Return exactly the lines of the records below, starting at the line that contains "immunohistochemical staining in" and ending at the line that contains "of lymphoma reveals", with both of those lines kept.
[[ MATERIAL TO PROCESS open ]]
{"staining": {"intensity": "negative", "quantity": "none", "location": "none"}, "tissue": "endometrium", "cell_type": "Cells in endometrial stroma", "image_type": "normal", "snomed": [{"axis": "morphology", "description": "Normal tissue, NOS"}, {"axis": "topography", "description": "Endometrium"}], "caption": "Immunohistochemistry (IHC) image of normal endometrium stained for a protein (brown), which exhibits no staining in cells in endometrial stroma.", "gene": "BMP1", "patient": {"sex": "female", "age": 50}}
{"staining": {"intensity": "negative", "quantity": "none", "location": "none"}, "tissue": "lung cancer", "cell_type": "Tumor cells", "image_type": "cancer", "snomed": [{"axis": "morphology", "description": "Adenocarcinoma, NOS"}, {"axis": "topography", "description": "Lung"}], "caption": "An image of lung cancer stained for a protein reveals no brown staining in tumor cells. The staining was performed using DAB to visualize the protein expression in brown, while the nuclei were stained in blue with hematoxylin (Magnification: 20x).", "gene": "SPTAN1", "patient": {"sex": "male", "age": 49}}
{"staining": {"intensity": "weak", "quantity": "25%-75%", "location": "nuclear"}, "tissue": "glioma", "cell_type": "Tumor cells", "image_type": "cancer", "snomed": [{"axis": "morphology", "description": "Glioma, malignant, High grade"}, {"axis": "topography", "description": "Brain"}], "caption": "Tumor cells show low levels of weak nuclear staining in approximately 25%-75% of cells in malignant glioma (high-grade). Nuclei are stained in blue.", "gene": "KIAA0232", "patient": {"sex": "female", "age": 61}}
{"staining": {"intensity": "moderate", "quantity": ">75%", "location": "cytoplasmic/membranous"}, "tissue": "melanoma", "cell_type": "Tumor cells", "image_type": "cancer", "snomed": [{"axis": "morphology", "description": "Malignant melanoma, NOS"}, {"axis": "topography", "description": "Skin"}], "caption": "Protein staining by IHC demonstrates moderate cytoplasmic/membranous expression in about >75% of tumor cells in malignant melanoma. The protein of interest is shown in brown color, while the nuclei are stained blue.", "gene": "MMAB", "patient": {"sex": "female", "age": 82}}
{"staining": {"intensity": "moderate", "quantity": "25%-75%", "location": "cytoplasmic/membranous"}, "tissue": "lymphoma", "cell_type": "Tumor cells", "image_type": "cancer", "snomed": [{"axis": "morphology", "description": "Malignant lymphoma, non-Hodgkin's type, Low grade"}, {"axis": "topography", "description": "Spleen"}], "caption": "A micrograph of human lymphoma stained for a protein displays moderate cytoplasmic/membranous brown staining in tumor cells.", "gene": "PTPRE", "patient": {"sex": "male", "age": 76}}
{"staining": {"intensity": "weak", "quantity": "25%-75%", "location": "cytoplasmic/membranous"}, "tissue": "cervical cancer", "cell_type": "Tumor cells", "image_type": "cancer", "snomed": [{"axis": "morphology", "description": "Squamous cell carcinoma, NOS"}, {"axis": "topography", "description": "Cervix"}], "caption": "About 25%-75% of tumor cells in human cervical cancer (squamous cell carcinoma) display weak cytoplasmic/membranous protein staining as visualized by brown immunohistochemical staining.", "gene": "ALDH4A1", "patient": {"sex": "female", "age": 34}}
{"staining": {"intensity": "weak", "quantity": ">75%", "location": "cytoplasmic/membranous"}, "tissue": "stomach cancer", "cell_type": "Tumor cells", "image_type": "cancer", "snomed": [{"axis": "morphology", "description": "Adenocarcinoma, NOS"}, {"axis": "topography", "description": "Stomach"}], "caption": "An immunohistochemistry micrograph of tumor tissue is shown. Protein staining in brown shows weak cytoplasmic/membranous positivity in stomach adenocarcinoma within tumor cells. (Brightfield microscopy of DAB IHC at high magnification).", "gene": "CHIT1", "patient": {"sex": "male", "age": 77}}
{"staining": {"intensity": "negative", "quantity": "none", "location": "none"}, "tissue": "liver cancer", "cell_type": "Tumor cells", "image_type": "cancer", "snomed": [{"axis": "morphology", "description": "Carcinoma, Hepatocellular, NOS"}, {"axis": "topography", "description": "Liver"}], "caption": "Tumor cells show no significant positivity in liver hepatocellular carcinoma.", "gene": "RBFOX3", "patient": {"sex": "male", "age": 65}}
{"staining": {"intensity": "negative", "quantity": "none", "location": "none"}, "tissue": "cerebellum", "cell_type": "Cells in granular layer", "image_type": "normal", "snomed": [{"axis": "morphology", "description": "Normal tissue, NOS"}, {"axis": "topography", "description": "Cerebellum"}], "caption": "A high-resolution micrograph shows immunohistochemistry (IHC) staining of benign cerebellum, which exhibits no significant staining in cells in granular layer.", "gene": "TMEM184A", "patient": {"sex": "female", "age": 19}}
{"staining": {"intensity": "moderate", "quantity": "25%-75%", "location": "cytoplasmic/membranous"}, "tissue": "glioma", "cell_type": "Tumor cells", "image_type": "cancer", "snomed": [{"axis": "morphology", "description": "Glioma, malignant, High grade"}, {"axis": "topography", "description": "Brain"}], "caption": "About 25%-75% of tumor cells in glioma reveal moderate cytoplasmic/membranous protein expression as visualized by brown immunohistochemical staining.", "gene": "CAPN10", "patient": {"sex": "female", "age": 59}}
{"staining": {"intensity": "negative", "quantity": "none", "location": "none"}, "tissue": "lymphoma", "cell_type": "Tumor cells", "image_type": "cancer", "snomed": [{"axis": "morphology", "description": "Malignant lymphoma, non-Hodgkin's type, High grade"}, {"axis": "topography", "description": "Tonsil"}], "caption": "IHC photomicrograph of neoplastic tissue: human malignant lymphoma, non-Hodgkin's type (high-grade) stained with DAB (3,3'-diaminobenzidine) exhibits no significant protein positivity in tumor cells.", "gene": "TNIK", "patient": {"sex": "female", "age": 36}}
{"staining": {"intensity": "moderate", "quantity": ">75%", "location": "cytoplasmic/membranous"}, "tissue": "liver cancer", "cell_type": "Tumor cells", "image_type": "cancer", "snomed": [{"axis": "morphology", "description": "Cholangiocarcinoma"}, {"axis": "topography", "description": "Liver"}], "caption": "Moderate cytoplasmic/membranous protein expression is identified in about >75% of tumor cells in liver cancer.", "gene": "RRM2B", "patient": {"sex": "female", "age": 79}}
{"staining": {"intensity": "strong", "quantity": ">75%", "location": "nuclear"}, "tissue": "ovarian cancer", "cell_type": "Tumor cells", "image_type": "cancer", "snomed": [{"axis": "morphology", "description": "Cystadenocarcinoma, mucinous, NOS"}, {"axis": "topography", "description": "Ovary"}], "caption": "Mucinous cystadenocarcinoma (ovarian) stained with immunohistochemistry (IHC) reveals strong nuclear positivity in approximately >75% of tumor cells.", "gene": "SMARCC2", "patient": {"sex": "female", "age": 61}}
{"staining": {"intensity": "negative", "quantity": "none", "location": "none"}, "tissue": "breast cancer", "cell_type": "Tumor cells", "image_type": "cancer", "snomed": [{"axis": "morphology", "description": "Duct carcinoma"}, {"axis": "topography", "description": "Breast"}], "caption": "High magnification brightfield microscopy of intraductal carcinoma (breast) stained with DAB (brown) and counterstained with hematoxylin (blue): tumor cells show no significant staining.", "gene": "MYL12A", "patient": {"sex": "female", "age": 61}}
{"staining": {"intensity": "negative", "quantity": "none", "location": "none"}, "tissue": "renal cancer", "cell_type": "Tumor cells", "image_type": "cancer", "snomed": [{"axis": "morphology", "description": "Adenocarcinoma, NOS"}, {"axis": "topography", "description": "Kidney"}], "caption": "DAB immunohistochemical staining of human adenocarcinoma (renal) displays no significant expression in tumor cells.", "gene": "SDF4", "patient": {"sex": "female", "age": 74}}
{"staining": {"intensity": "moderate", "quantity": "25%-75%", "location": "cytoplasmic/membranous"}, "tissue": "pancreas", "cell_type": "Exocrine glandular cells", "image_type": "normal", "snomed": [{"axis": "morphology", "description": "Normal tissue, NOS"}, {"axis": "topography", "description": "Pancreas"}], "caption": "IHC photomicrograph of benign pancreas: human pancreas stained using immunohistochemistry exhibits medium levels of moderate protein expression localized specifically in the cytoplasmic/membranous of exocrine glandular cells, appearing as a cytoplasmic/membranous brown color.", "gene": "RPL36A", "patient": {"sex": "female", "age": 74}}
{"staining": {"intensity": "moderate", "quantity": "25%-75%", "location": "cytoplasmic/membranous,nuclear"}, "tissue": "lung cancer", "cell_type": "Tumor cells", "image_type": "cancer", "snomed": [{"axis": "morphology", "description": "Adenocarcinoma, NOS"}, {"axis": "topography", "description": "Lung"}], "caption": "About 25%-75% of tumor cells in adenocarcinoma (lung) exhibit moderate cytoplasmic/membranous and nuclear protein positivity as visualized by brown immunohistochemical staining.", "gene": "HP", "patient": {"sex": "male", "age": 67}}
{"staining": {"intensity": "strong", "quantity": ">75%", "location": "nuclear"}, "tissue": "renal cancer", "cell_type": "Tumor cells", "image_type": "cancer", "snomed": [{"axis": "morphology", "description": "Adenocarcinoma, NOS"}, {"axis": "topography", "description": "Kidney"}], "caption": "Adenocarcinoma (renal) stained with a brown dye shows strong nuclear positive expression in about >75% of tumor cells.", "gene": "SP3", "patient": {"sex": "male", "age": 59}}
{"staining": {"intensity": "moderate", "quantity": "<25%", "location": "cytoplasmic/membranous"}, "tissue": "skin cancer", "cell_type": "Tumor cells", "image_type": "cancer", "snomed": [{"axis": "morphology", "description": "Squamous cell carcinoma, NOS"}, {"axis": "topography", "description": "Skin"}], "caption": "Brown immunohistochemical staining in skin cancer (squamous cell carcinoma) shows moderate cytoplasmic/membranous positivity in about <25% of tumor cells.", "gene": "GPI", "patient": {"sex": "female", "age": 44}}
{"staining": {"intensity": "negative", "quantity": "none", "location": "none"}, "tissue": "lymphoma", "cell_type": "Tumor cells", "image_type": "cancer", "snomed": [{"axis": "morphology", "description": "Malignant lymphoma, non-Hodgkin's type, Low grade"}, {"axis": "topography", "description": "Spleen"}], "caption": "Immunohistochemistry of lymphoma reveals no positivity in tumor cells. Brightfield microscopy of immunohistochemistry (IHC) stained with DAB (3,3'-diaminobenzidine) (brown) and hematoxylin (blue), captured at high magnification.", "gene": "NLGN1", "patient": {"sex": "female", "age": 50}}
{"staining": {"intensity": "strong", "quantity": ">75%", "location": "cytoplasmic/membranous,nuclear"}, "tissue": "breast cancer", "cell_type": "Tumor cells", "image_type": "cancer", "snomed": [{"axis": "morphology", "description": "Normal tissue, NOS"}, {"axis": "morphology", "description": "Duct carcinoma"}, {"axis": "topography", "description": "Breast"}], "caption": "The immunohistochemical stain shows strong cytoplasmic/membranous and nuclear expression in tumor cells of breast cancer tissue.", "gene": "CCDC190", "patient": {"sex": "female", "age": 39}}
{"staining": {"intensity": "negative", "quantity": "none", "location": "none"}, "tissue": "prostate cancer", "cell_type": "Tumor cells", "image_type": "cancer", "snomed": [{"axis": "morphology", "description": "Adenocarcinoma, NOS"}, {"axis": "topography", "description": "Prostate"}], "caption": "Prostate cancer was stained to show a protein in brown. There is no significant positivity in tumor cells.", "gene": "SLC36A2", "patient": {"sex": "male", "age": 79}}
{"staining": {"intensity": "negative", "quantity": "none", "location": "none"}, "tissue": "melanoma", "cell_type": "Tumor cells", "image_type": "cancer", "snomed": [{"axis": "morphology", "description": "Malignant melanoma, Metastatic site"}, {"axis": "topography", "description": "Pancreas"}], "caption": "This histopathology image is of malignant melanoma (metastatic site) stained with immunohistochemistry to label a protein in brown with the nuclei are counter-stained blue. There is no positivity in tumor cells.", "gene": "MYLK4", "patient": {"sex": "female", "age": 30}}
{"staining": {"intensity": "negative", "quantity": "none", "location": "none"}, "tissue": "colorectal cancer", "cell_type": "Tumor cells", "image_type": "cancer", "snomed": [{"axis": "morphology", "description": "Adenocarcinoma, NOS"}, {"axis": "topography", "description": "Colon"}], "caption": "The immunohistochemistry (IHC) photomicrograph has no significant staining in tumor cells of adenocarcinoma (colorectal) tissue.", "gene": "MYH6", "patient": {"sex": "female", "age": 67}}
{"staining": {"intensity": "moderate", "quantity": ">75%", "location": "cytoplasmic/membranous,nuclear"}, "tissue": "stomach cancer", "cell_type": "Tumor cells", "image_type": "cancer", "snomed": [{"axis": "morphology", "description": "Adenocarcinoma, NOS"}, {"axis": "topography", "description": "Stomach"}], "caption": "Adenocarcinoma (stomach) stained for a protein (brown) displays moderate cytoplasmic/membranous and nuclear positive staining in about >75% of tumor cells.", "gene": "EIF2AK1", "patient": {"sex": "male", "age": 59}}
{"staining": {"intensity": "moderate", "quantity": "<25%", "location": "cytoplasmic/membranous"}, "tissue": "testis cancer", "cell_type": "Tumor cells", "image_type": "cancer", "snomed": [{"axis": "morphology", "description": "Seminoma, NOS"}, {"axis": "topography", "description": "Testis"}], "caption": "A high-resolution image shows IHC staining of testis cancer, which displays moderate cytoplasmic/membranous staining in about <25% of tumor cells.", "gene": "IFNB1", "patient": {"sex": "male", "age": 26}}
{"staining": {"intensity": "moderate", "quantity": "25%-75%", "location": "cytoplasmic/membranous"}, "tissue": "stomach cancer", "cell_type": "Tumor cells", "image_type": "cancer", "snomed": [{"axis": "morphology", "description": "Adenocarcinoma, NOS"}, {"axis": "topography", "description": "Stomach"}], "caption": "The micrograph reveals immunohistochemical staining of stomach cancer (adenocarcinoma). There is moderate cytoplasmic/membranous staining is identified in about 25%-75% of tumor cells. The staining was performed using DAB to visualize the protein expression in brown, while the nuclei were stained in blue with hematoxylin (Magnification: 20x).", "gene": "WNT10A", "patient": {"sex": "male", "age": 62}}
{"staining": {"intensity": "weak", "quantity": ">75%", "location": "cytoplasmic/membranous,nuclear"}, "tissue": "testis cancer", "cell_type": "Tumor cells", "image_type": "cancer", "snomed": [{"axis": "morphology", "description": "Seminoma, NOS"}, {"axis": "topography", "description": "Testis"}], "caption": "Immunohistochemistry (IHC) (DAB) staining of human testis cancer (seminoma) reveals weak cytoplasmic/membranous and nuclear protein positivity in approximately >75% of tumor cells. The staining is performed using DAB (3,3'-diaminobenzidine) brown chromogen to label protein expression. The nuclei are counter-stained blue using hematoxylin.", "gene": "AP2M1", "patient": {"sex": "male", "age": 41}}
[[ MATERIAL TO PROCESS closed ]]
◆ **EXPECTED ANSWER**
{"staining": {"intensity": "moderate", "quantity": "<25%", "location": "cytoplasmic/membranous"}, "tissue": "skin cancer", "cell_type": "Tumor cells", "image_type": "cancer", "snomed": [{"axis": "morphology", "description": "Squamous cell carcinoma, NOS"}, {"axis": "topography", "description": "Skin"}], "caption": "Brown immunohistochemical staining in skin cancer (squamous cell carcinoma) shows moderate cytoplasmic/membranous positivity in about <25% of tumor cells.", "gene": "GPI", "patient": {"sex": "female", "age": 44}}
{"staining": {"intensity": "negative", "quantity": "none", "location": "none"}, "tissue": "lymphoma", "cell_type": "Tumor cells", "image_type": "cancer", "snomed": [{"axis": "morphology", "description": "Malignant lymphoma, non-Hodgkin's type, Low grade"}, {"axis": "topography", "description": "Spleen"}], "caption": "Immunohistochemistry of lymphoma reveals no positivity in tumor cells. Brightfield microscopy of immunohistochemistry (IHC) stained with DAB (3,3'-diaminobenzidine) (brown) and hematoxylin (blue), captured at high magnification.", "gene": "NLGN1", "patient": {"sex": "female", "age": 50}}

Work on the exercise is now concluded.